• Question items paired with images:
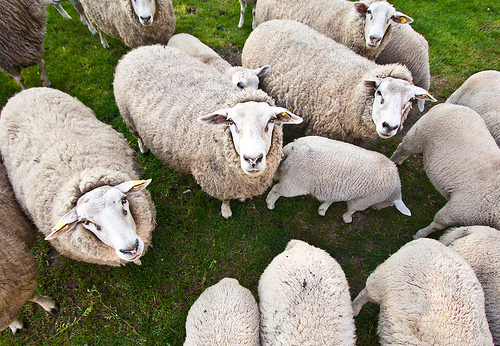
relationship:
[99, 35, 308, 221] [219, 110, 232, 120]
sheep has tag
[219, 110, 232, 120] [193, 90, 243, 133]
tag on ear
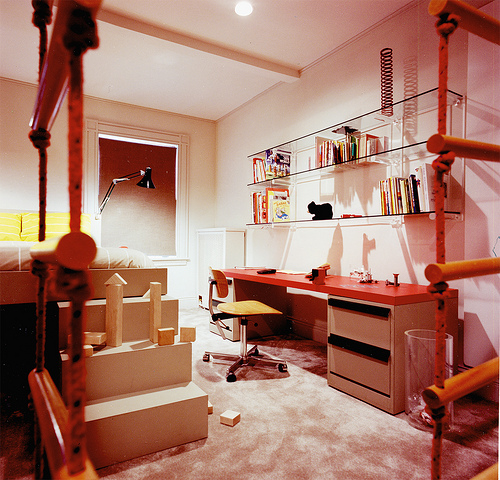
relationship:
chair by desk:
[217, 285, 261, 366] [293, 282, 294, 283]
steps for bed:
[128, 393, 187, 449] [6, 263, 32, 275]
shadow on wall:
[470, 422, 489, 439] [480, 287, 493, 311]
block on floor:
[110, 416, 155, 456] [342, 439, 356, 453]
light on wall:
[241, 0, 255, 23] [480, 287, 493, 311]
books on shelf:
[383, 172, 409, 206] [320, 201, 376, 223]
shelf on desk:
[320, 201, 376, 223] [293, 282, 294, 283]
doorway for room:
[114, 114, 191, 149] [57, 9, 485, 360]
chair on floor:
[217, 285, 261, 366] [342, 439, 356, 453]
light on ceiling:
[241, 0, 255, 23] [333, 6, 353, 13]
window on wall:
[177, 139, 193, 158] [480, 287, 493, 311]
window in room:
[177, 139, 193, 158] [57, 9, 485, 360]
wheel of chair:
[222, 371, 234, 383] [217, 285, 261, 366]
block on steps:
[110, 416, 155, 456] [128, 393, 187, 449]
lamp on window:
[99, 171, 158, 202] [177, 139, 193, 158]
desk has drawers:
[293, 282, 294, 283] [333, 274, 380, 353]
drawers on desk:
[333, 274, 380, 353] [293, 282, 294, 283]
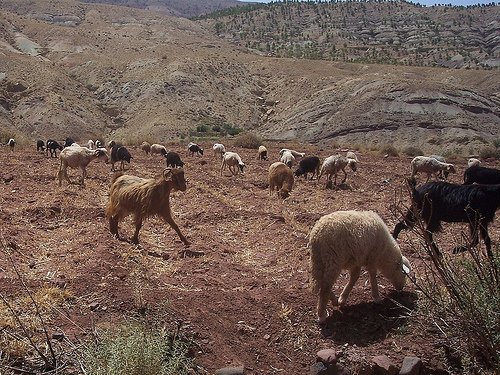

• Job: Extract every line from the items above that contains the word "wall". Matching is case-sensitive.

• Written solution:
shadow on wall:
light on wall:
window on wall:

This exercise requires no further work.